EXCERPTED DATA Start Marker

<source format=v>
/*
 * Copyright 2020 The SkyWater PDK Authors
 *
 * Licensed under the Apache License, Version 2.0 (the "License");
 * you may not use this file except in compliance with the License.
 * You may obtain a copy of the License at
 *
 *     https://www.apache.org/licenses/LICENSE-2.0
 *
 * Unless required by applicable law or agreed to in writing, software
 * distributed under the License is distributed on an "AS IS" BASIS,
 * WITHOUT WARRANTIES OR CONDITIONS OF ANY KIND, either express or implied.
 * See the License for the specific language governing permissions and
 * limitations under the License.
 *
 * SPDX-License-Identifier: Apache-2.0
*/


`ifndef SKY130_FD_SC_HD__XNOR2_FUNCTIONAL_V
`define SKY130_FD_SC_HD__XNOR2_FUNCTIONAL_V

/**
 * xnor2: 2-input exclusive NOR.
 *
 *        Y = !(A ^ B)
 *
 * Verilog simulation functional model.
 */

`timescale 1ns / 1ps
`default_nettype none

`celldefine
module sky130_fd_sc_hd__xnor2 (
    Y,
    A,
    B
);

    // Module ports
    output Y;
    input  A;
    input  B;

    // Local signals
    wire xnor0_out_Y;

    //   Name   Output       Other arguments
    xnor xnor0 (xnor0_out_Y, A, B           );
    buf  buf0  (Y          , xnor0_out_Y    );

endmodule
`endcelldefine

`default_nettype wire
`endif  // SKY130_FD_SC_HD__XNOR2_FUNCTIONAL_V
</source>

EXCERPTED DATA End Marker
EXCERPTED DATA Start Marker

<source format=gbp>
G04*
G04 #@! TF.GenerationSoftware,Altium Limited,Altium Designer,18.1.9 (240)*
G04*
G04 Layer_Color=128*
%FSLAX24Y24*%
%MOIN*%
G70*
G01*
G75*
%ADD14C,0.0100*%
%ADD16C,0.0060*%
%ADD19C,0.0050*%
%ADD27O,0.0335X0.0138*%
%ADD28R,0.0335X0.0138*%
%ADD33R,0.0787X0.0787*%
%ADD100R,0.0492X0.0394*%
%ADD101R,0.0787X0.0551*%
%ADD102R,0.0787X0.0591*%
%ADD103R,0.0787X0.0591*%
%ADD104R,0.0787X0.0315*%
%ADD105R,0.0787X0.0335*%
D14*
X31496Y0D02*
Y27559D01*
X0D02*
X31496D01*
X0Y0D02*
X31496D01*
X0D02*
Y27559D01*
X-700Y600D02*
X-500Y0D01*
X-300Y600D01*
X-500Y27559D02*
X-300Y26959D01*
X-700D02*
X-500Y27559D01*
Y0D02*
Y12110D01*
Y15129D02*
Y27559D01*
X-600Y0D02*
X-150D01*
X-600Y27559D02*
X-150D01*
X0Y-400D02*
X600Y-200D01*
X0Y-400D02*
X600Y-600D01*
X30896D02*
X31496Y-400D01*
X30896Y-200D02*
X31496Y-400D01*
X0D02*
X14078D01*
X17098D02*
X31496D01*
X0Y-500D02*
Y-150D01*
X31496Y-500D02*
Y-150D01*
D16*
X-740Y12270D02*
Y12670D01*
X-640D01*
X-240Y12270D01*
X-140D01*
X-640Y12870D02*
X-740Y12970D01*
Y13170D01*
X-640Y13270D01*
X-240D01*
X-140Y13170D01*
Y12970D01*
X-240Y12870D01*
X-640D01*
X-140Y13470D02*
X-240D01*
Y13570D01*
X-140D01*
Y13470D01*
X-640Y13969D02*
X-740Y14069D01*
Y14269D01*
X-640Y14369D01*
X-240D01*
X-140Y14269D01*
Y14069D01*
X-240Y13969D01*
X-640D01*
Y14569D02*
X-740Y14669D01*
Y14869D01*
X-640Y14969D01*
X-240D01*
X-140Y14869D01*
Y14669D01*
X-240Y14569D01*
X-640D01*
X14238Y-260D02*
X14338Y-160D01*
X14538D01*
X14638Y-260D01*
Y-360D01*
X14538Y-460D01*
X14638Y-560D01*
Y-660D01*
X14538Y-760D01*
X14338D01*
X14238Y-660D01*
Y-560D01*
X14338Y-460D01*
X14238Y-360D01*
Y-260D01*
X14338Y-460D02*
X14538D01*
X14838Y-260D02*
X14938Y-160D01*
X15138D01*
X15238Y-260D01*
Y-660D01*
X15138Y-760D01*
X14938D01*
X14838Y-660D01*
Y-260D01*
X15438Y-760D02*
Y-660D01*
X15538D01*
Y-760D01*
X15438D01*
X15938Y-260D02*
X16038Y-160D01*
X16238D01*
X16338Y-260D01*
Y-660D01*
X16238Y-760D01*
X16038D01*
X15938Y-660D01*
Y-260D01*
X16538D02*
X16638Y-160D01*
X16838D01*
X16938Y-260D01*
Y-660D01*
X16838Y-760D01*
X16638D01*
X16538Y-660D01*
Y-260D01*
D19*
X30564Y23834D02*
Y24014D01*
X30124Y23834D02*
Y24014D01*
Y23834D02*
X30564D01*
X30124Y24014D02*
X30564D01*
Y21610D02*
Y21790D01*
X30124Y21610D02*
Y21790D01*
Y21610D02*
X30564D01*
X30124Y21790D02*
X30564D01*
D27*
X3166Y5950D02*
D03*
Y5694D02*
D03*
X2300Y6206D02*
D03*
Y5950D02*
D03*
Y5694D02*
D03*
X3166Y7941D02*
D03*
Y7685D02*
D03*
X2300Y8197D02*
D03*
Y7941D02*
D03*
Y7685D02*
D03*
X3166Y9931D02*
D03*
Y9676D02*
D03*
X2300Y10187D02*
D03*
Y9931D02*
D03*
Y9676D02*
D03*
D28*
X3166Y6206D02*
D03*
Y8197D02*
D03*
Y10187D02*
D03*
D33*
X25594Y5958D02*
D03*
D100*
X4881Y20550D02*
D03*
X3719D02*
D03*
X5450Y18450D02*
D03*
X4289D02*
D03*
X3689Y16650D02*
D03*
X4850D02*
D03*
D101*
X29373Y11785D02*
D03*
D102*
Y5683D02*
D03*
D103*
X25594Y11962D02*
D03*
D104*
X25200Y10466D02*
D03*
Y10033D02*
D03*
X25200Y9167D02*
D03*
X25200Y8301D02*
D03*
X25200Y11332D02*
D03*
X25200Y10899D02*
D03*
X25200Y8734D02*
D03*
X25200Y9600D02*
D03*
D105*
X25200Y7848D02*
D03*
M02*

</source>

EXCERPTED DATA End Marker
EXCERPTED DATA Start Marker

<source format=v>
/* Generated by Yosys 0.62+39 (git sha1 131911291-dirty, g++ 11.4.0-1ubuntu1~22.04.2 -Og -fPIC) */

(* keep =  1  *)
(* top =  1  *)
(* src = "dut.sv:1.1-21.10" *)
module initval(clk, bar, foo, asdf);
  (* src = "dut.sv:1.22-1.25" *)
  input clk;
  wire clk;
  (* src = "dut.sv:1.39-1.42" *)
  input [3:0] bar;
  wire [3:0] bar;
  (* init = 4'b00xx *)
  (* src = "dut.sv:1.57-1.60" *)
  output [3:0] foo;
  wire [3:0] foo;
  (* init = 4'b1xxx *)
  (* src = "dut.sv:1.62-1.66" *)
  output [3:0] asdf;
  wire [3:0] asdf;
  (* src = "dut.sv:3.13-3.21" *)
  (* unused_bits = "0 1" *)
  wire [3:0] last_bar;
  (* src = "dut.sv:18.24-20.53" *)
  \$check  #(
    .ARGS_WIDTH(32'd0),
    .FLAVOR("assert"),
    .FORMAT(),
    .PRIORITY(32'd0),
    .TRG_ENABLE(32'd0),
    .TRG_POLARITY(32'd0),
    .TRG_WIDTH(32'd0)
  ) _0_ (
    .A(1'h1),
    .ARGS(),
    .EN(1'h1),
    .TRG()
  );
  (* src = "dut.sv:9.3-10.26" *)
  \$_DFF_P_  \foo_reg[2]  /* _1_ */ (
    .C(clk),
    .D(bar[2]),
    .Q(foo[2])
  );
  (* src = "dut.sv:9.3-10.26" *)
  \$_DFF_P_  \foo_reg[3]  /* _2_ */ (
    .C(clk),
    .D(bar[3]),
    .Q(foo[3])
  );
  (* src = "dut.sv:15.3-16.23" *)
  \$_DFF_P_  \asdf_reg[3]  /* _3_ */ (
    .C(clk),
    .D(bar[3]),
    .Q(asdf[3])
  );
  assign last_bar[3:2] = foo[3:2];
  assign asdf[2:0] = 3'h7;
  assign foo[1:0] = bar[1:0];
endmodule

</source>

EXCERPTED DATA End Marker

• _TASK_
Output the lines of the records above exactly as they appear, from the line containing "X-640Y14969D01*" through the line containing "X16638Y-160D01*".

• _ANSWER SPACE_
X-640Y14969D01*
X-240D01*
X-140Y14869D01*
Y14669D01*
X-240Y14569D01*
X-640D01*
X14238Y-260D02*
X14338Y-160D01*
X14538D01*
X14638Y-260D01*
Y-360D01*
X14538Y-460D01*
X14638Y-560D01*
Y-660D01*
X14538Y-760D01*
X14338D01*
X14238Y-660D01*
Y-560D01*
X14338Y-460D01*
X14238Y-360D01*
Y-260D01*
X14338Y-460D02*
X14538D01*
X14838Y-260D02*
X14938Y-160D01*
X15138D01*
X15238Y-260D01*
Y-660D01*
X15138Y-760D01*
X14938D01*
X14838Y-660D01*
Y-260D01*
X15438Y-760D02*
Y-660D01*
X15538D01*
Y-760D01*
X15438D01*
X15938Y-260D02*
X16038Y-160D01*
X16238D01*
X16338Y-260D01*
Y-660D01*
X16238Y-760D01*
X16038D01*
X15938Y-660D01*
Y-260D01*
X16538D02*
X16638Y-160D01*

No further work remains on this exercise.